§ **Task instructions**: Copy out the lines between the one holding "order: Fabales" and the one holding "coordinates: 0 N, 0 E", inclusive, and nothing else.

-- -- --

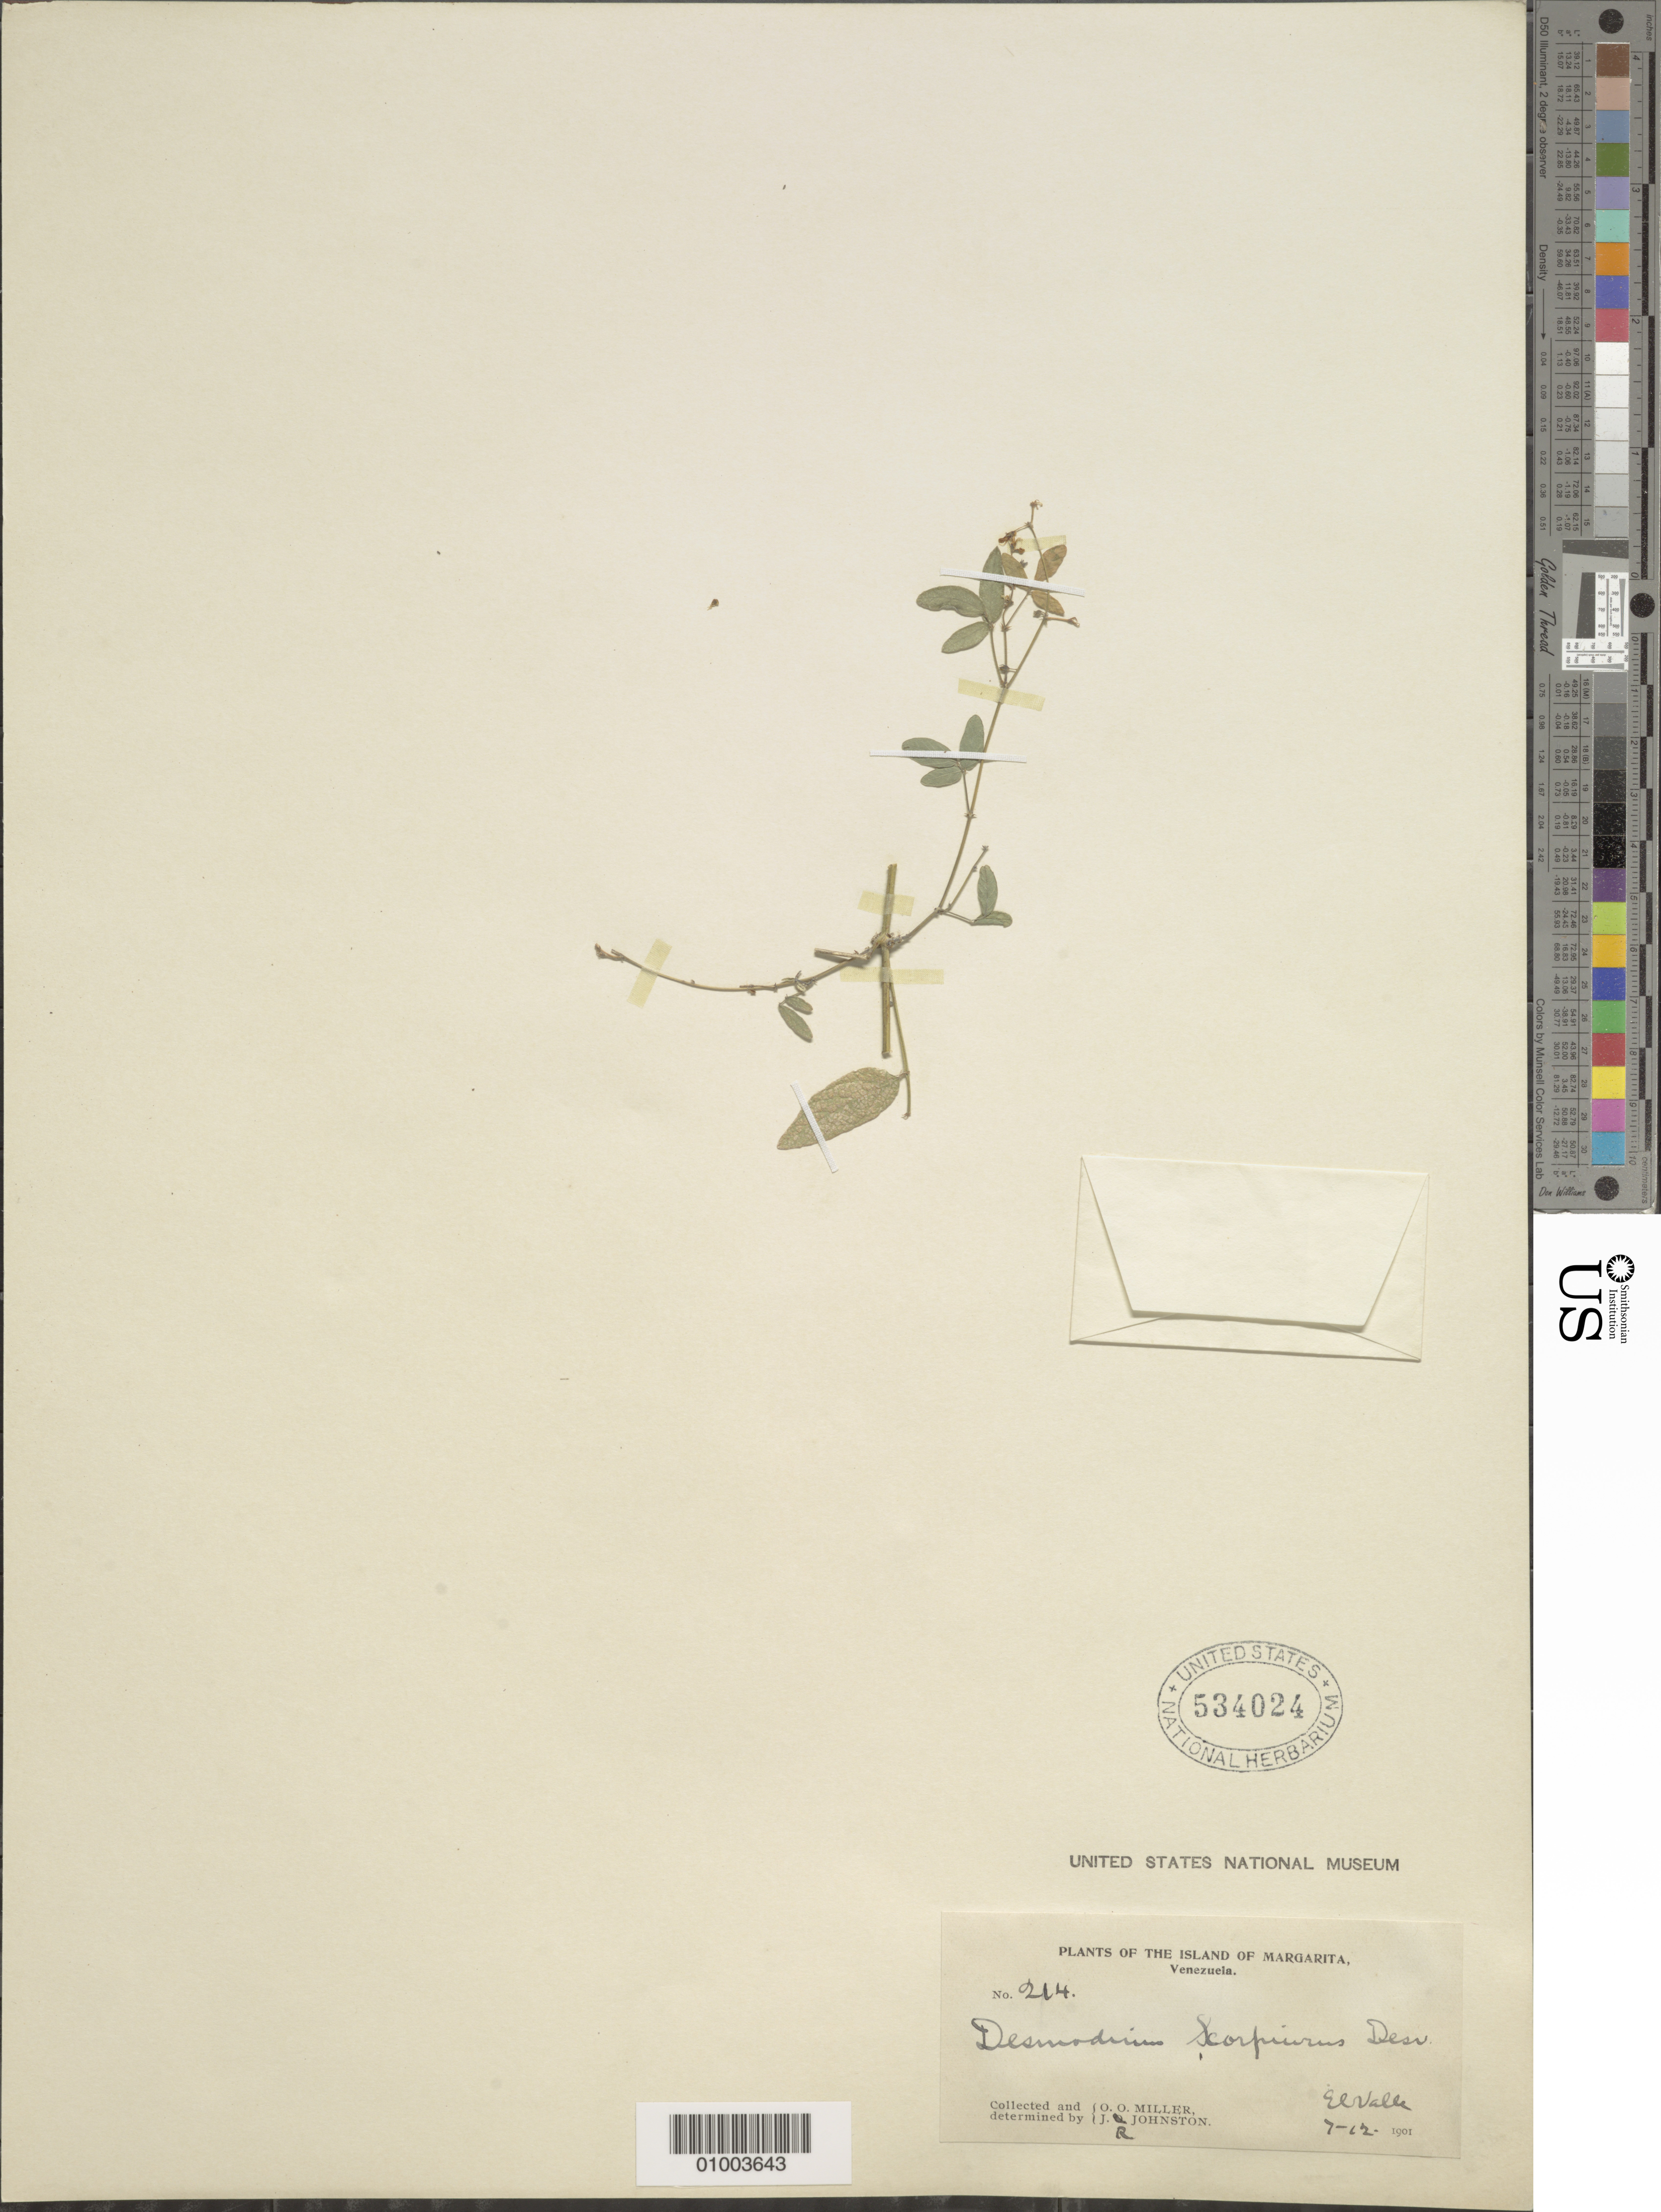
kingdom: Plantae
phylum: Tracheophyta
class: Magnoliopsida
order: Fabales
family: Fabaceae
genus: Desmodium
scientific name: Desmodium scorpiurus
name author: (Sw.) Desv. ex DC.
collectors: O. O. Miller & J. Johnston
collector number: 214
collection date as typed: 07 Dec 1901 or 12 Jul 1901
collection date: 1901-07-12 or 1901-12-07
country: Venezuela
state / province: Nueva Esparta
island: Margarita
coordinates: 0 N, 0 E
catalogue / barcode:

-- -- --

§ **Output for this task**:
order: Fabales
family: Fabaceae
genus: Desmodium
scientific name: Desmodium scorpiurus
name author: (Sw.) Desv. ex DC.
collectors: O. O. Miller & J. Johnston
collector number: 214
collection date as typed: 07 Dec 1901 or 12 Jul 1901
collection date: 1901-07-12 or 1901-12-07
country: Venezuela
state / province: Nueva Esparta
island: Margarita
coordinates: 0 N, 0 E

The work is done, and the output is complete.